### [ASSIGNMENT]
Using the records that appear below, write out exactly the lines from the one with "left hip: (84, 291)" through the one with "right eye: (380, 225)", keeping both end lines.

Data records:
■ ■ ■

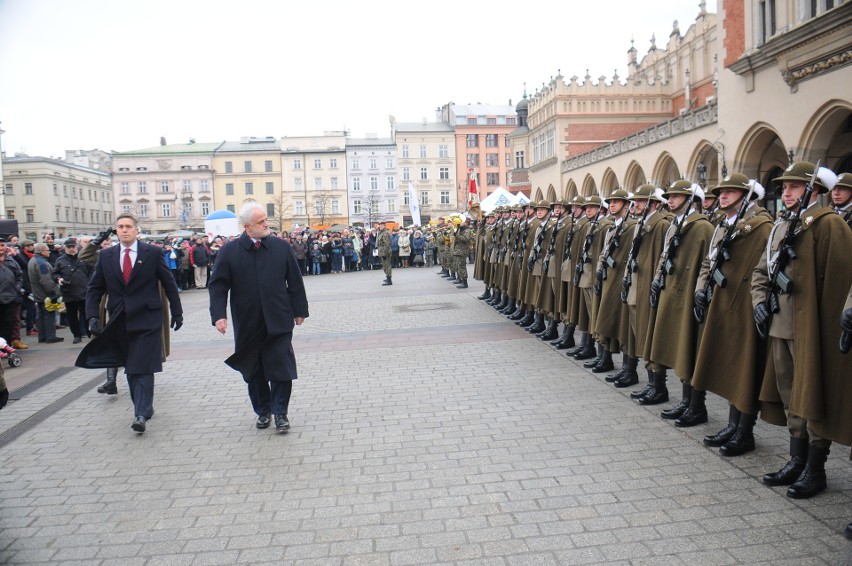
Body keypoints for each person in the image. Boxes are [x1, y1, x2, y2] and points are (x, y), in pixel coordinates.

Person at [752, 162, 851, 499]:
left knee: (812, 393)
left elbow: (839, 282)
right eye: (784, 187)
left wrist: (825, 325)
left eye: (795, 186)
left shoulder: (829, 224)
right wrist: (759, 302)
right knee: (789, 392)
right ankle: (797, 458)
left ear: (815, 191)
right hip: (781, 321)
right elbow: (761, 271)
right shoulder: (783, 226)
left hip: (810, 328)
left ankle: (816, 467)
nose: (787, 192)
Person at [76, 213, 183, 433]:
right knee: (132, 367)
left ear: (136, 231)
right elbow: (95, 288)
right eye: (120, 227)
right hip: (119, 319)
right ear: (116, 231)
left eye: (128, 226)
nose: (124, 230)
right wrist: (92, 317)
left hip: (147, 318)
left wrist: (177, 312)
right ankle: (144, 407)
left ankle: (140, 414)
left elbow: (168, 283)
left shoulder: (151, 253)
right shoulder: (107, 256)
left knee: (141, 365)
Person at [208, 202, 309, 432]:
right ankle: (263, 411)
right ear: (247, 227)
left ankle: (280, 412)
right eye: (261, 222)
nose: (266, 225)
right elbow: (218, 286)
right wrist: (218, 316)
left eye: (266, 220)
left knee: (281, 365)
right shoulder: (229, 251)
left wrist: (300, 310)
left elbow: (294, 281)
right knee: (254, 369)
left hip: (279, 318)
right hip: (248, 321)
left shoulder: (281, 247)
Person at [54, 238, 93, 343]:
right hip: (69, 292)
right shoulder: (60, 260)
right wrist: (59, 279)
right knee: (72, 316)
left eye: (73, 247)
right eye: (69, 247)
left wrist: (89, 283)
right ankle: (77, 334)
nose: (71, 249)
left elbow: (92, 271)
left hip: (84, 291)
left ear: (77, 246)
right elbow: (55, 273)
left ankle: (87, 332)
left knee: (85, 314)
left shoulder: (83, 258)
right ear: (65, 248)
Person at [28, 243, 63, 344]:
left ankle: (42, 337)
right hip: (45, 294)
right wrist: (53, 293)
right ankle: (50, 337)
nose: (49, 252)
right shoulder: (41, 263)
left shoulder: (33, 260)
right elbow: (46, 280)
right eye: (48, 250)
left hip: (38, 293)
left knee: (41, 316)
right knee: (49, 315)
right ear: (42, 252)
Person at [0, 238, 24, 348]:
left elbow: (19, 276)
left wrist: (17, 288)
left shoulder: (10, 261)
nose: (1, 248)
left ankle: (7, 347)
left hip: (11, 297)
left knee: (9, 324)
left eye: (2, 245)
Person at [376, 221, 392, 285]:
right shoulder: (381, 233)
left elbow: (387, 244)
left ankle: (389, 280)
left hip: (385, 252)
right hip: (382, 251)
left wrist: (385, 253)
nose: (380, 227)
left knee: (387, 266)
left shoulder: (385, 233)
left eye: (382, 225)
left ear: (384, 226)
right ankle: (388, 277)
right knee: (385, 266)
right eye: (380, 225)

■ ■ ■

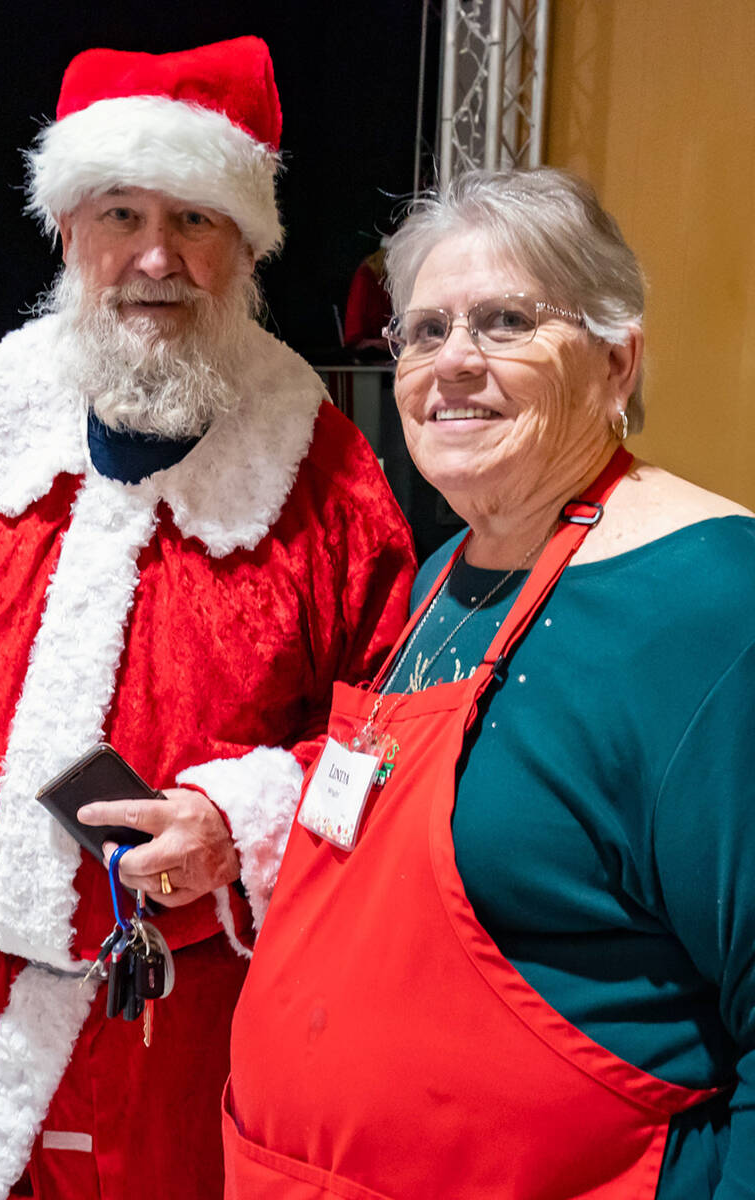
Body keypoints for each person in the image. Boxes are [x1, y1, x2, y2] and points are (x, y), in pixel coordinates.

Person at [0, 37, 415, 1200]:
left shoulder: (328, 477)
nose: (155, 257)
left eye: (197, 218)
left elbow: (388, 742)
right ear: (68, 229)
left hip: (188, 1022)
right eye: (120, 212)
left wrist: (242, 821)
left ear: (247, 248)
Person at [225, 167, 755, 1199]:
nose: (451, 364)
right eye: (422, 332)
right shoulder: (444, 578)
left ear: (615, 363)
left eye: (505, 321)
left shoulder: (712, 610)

■ ■ ■

### [ANSWER BELOW]
left hip: (84, 291)
left ear: (77, 246)
right elbow: (55, 273)
left ankle: (87, 332)
left knee: (85, 314)
left shoulder: (83, 258)
right ear: (65, 248)
Person at [28, 243, 63, 344]:
left ankle: (42, 337)
right hip: (45, 294)
right wrist: (53, 293)
right ankle: (50, 337)
nose: (49, 252)
right shoulder: (41, 263)
left shoulder: (33, 260)
right elbow: (46, 280)
right eye: (48, 250)
left hip: (38, 293)
left knee: (41, 316)
right knee: (49, 315)
right ear: (42, 252)
Person at [0, 238, 24, 348]:
left elbow: (19, 276)
left wrist: (17, 288)
left shoulder: (10, 261)
nose: (1, 248)
left ankle: (7, 347)
left hip: (11, 297)
left knee: (9, 324)
left eye: (2, 245)
Person at [376, 221, 392, 285]:
right shoulder: (381, 233)
left elbow: (387, 244)
left ankle: (389, 280)
left hip: (385, 252)
right hip: (382, 251)
left wrist: (385, 253)
nose: (380, 227)
left knee: (387, 266)
left shoulder: (385, 233)
left eye: (382, 225)
left ear: (384, 226)
right ankle: (388, 277)
right knee: (385, 266)
right eye: (380, 225)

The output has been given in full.